■ **Material shown**:

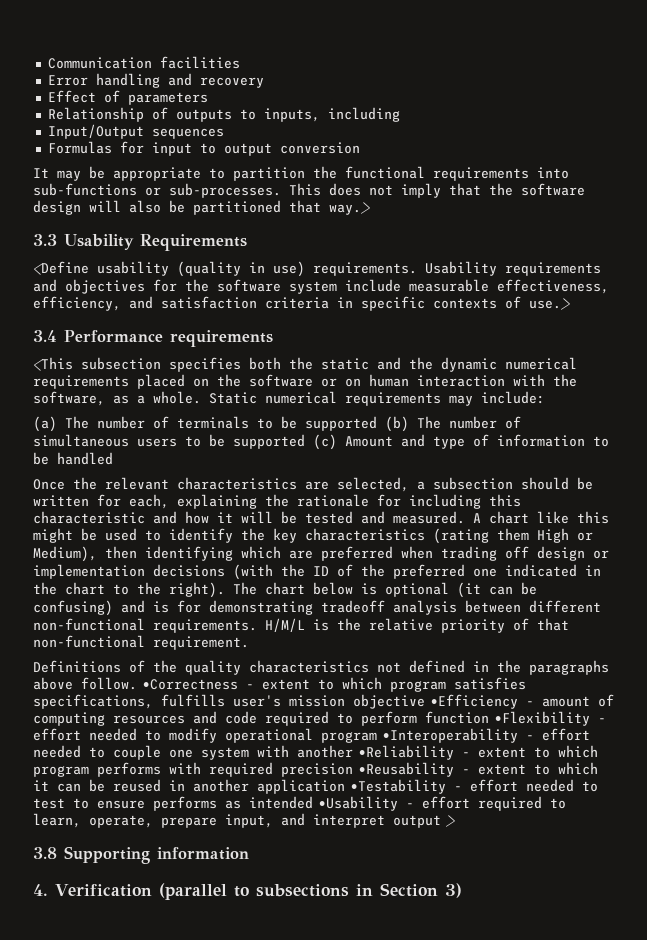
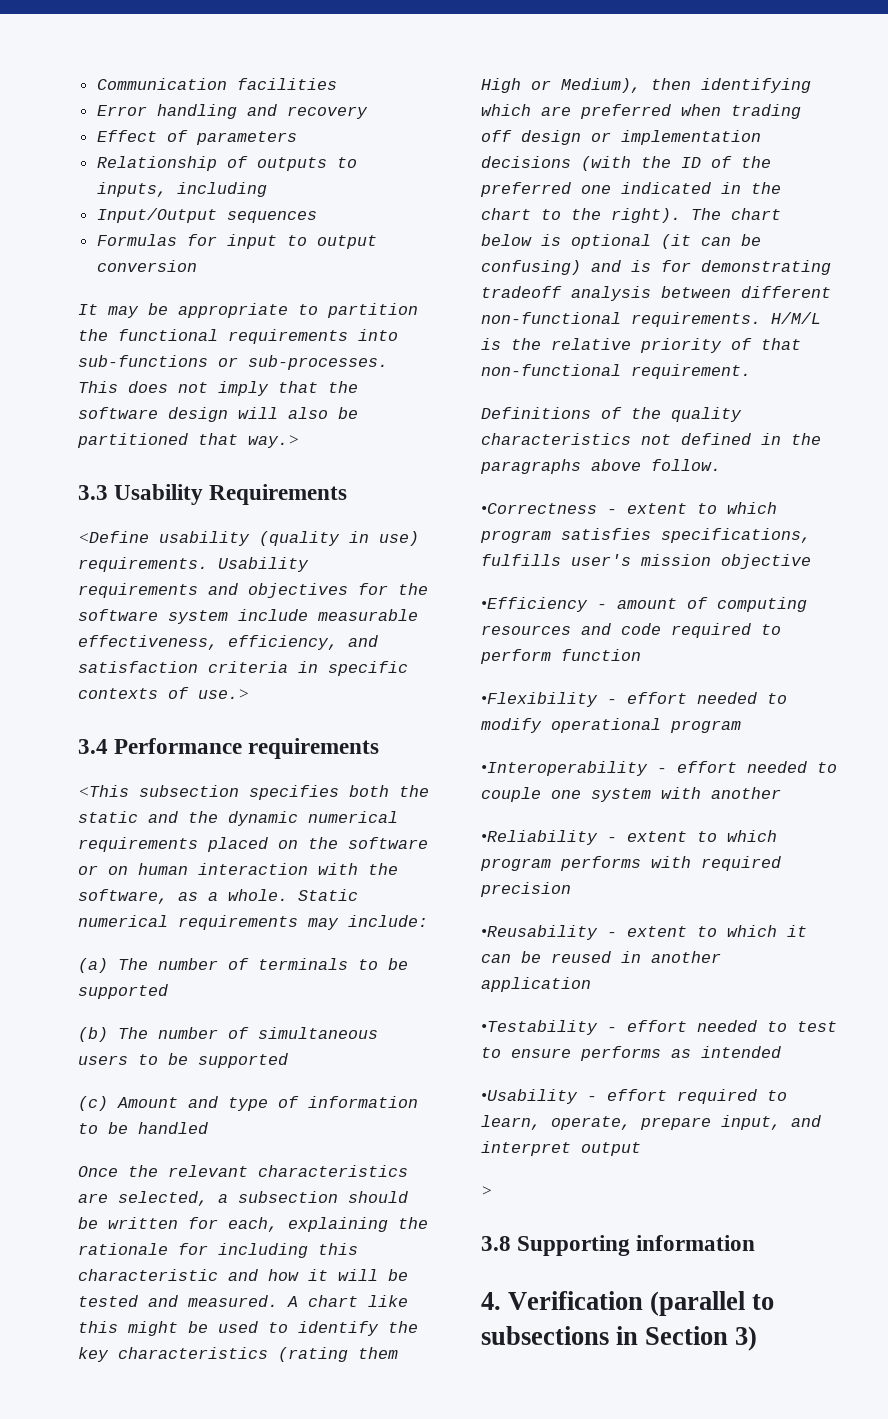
(377, 423) none -> (168, 991) //
(305, 441) none -> (288, 1060) //
(137, 683) none -> (721, 465) //
(425, 701) none -> (811, 561) //
(489, 717) none -> (641, 655) //
(377, 737) none -> (741, 726) //
(353, 751) none -> (781, 793) //
(353, 770) none -> (571, 889) //
(345, 786) none -> (591, 984) //
(313, 802) none -> (781, 1052) //
(441, 821) none -> (641, 1149) //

■ **What is expected**: Copy out each line of the data exactly as it reads; skip the pictures.

■ **Solved exercise**:
(377, 423) none -> (168, 991) //
(305, 441) none -> (288, 1060) //
(137, 683) none -> (721, 465) //
(425, 701) none -> (811, 561) //
(489, 717) none -> (641, 655) //
(377, 737) none -> (741, 726) //
(353, 751) none -> (781, 793) //
(353, 770) none -> (571, 889) //
(345, 786) none -> (591, 984) //
(313, 802) none -> (781, 1052) //
(441, 821) none -> (641, 1149) //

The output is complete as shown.